Looking only at the lines below that contain "wrist", give the number of them and no other text.

── Records shown ──

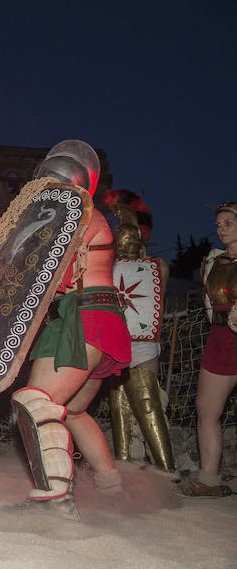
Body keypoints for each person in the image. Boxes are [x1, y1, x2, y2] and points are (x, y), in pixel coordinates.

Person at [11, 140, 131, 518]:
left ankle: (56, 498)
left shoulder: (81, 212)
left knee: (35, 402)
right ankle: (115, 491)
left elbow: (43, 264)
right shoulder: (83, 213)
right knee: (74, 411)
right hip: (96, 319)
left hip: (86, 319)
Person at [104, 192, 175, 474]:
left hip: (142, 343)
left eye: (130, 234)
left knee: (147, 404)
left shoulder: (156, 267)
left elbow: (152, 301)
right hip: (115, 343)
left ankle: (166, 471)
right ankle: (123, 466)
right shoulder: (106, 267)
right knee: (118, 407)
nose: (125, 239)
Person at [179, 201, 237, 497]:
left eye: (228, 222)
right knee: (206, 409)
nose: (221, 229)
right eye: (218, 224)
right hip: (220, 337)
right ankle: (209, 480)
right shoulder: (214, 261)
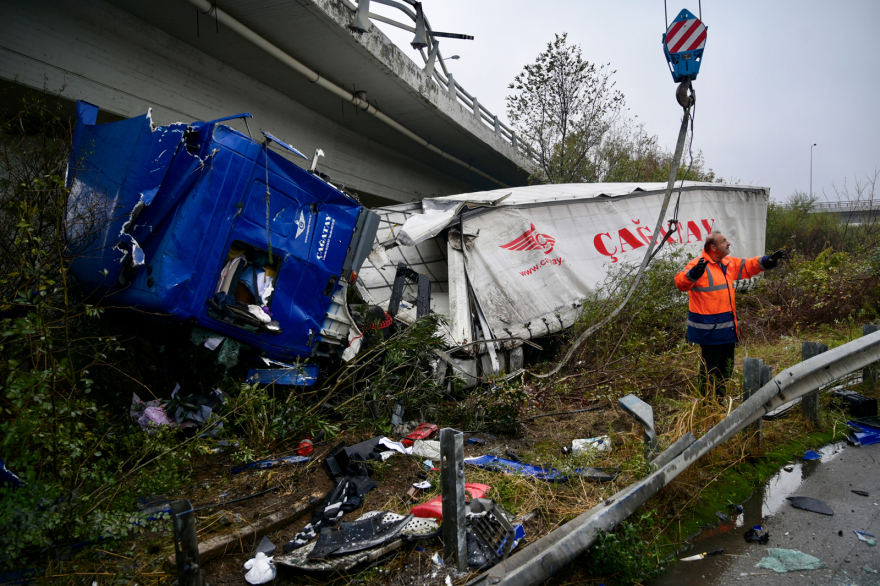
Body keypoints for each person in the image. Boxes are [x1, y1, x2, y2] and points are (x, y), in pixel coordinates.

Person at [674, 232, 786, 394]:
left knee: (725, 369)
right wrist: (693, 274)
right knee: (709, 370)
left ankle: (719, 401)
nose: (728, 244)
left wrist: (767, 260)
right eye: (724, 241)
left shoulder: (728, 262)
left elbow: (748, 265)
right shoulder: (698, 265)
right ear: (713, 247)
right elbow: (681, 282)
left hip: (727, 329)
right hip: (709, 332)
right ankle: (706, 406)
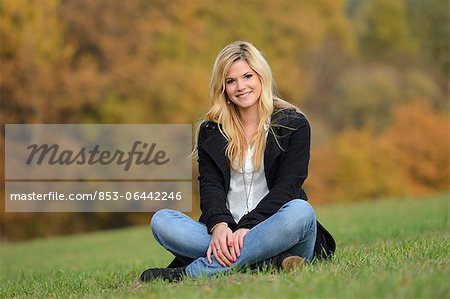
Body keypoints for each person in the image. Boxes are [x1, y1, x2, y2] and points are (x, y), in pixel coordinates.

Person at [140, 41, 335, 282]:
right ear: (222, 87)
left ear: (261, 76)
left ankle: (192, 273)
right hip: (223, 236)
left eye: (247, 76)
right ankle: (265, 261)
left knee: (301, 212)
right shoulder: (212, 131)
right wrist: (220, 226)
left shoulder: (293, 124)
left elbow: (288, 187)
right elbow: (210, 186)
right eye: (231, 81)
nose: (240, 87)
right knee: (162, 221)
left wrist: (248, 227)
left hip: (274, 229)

───
── Records shown ──

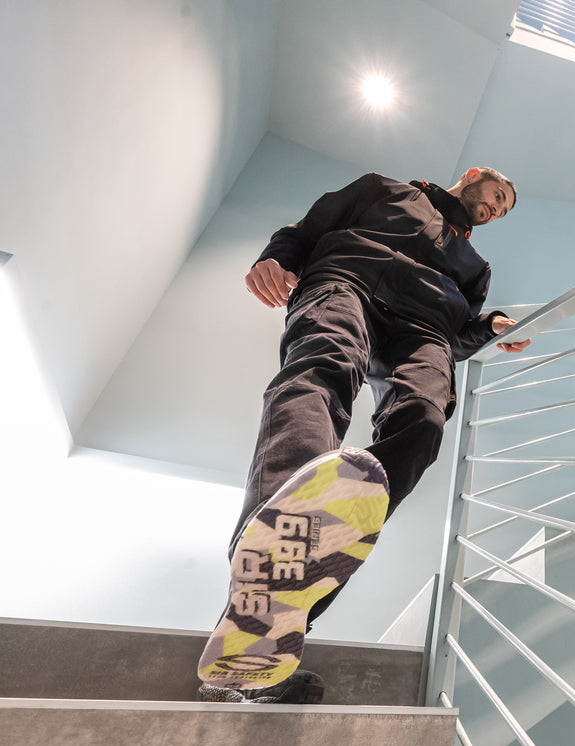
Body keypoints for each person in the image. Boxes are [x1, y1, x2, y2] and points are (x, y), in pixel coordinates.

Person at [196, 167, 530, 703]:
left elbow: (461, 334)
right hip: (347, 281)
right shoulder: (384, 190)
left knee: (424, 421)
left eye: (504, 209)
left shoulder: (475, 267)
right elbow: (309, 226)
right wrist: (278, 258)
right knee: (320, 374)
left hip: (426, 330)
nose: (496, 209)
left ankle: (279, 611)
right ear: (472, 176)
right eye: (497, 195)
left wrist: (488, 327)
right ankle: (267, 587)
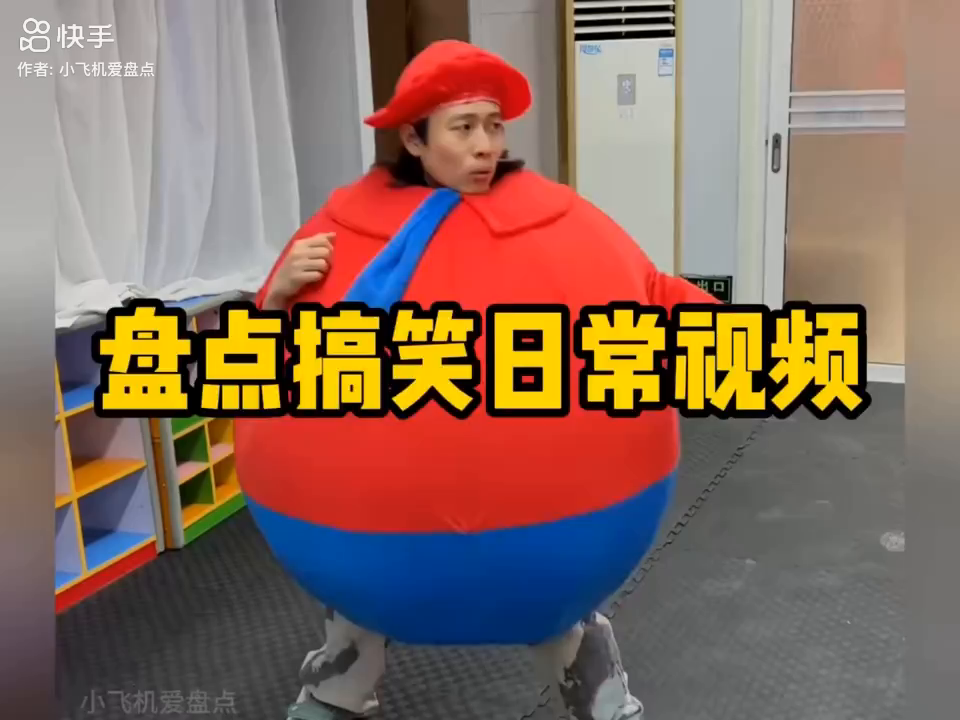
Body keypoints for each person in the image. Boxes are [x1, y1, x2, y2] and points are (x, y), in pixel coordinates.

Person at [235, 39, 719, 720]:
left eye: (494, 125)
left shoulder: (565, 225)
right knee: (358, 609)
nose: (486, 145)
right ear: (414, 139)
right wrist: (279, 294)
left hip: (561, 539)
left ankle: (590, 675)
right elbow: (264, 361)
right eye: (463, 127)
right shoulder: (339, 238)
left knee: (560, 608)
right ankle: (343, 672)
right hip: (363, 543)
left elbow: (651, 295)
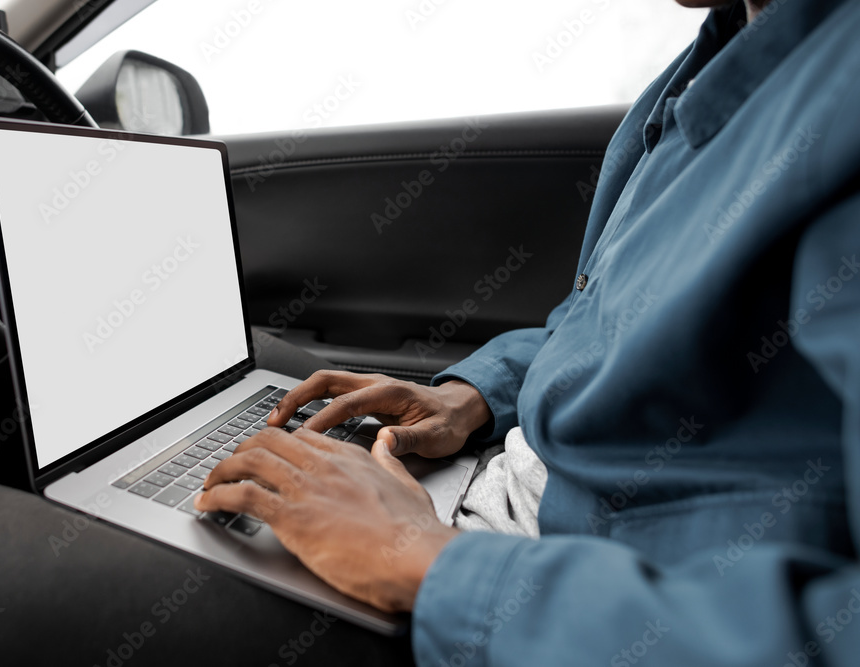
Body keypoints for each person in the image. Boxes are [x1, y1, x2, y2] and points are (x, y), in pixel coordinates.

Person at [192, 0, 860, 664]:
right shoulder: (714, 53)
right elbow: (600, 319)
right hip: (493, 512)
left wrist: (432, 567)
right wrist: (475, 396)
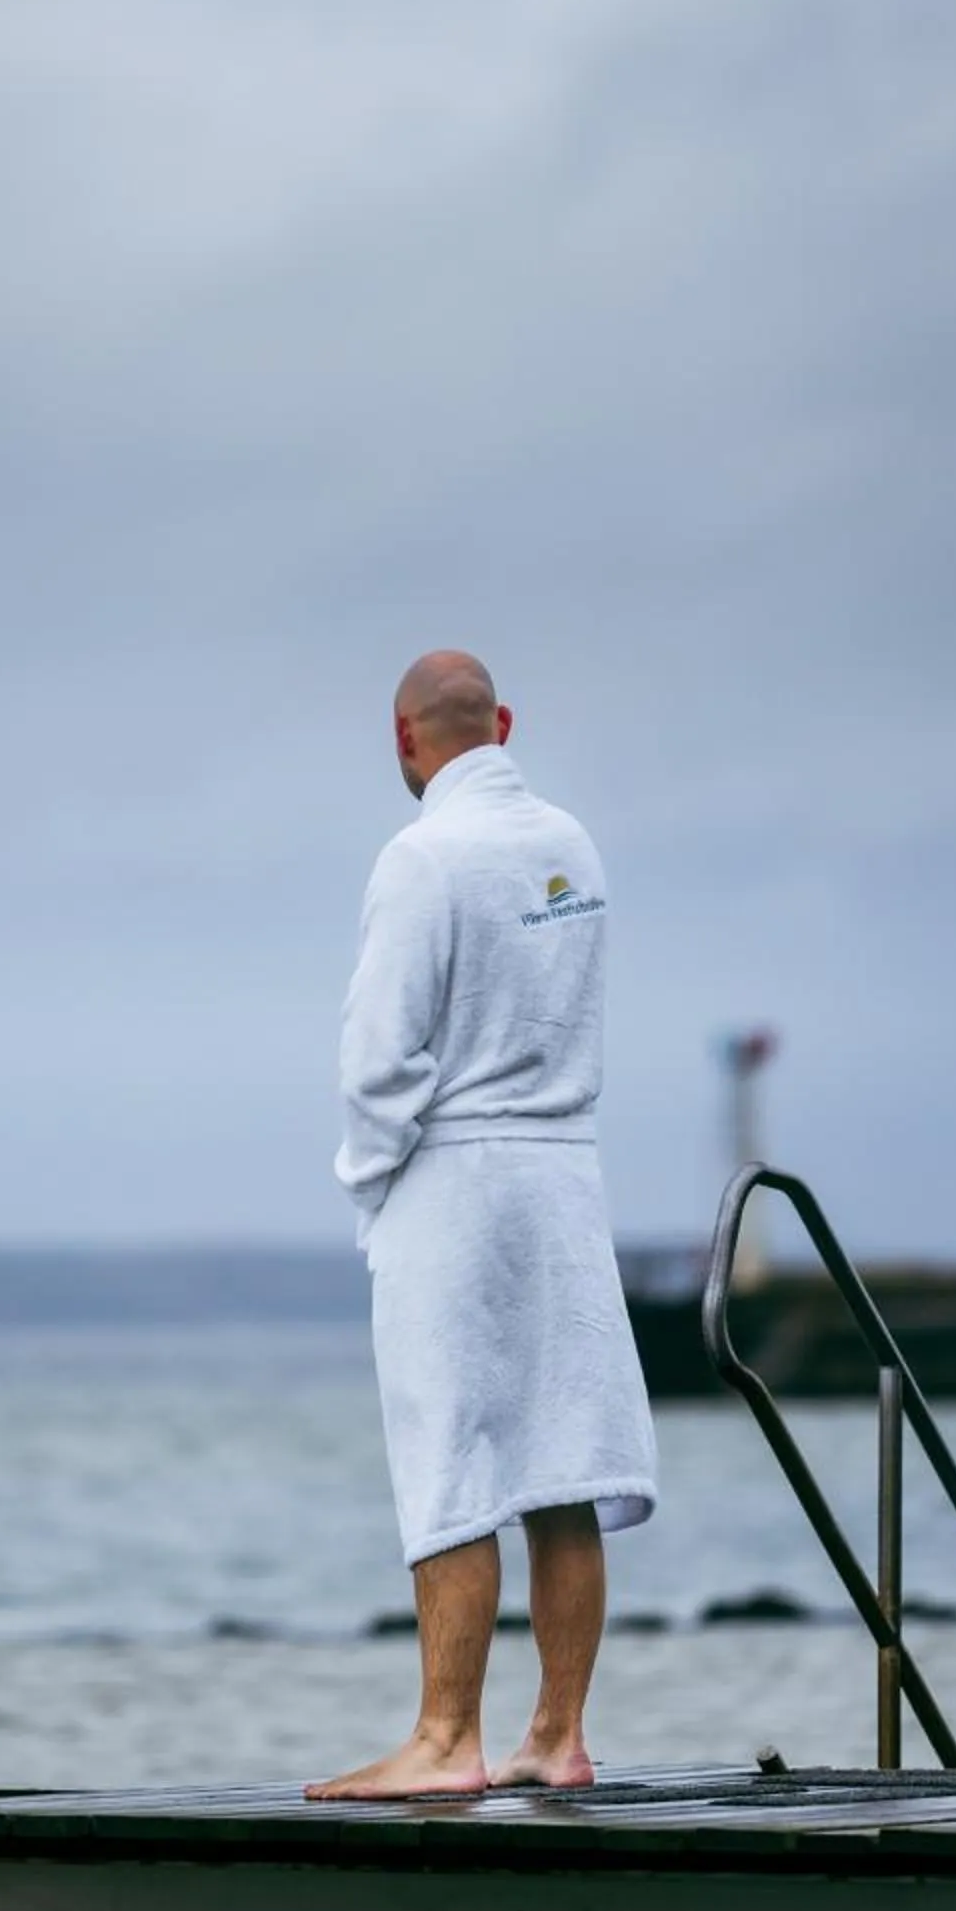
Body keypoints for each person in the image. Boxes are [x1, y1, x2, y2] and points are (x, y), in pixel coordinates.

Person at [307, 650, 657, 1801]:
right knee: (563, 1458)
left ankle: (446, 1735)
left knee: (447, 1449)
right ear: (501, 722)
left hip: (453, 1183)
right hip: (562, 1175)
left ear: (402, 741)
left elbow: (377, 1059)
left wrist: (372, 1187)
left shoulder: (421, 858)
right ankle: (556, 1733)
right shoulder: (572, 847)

───

◆ **Exercise answer**: 10